Not processing events

For a few days we’ve had the problem that all events in our on-premise (k8s/helm) sentry deployment seem to be stuck. There are no errors in the logs as far as I can tell. I can log in to one of the worker pods and see that there are a number of events in the preprocessing queue - I’ve purged this, but it didn’t help. I then went through and restarted all of the services and eventually a few more events showed up but it seems to be stuck again. Any clue how to debug this?

We’re using chart v4.6.0 and app v20.7.2. Thanks!

I’m using sentry onpremise vanilla and I’m having the same problem. Only “filtered” events come in.

Screenshot from 2020-09-08 18-58-19

Hello @odinho, can you post your sentry.conf.py?

@rokroskar I would raise this against the helm chart issue tracker.

1 Like

So I was mistaken. I thought it was another problem. But now I see that it is actually processing this. It looked stuck, but it is processing them, it’s just that it has a huge backlog :joy:

I used to have like 1/event minute, but now it’s above 40-ish events a minute and the worker can’t keep up during daytime. So it has a queue of 8000 or so events. Since peak time is over it is slowly processing through them, and at 2300-ish it seems to be on top of it again. So sorry about the noise. I had just updated and thought this was related, but it’s just a regular issue.

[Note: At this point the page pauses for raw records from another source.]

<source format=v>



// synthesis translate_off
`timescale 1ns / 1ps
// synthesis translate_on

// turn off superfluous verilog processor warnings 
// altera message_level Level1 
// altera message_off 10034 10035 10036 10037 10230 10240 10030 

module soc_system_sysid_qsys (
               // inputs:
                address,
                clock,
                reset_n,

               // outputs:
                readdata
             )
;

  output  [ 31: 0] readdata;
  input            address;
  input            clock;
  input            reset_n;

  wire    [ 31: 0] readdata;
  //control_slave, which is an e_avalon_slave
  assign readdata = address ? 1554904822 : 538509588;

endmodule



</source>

The server is maxed out on CPU, so I won’t add more workers, but I could maybe give it some more CPUs and then add additional workers. Or I could just start rate limiting events.

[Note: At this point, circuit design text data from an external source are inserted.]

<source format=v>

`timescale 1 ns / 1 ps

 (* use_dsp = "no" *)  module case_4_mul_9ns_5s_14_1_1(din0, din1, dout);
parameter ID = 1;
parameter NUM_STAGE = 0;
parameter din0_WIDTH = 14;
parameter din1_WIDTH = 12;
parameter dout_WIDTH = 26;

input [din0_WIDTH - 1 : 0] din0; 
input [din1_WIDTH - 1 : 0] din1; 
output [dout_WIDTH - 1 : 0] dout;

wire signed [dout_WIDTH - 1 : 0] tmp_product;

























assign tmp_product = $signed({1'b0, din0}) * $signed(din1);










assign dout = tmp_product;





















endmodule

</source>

Of course the real fix is to fix my apps that’s spamming issues at the Sentry server! :joy: Thanks @untitaker!

I believe the issue is actually that workers were running out of cpu/memory - are there some official recommendations for resource provisioning?

We cannot provide recommendations for the helm chart as we don’t maintain it.

Sure I understand that, but the question is not about the helm chart, it’s about resource requirements for sentry. Are there some guidelines for running sentry on-premise?

That really depends on what the Helm chart does. Does it spawn 1 vs n workers? Does it provide special options to increase/reduce memory usage?

The only clear-cut issue I’ve seen with regard to OOM was this: Sentry worker dying

But if that’s your problem depends on whether the Helm chart passes/does not pass this option already.

1 Like

ok thanks @untitaker I’ll take this over to the helm chart repo. Thanks for the pointer to the other thread!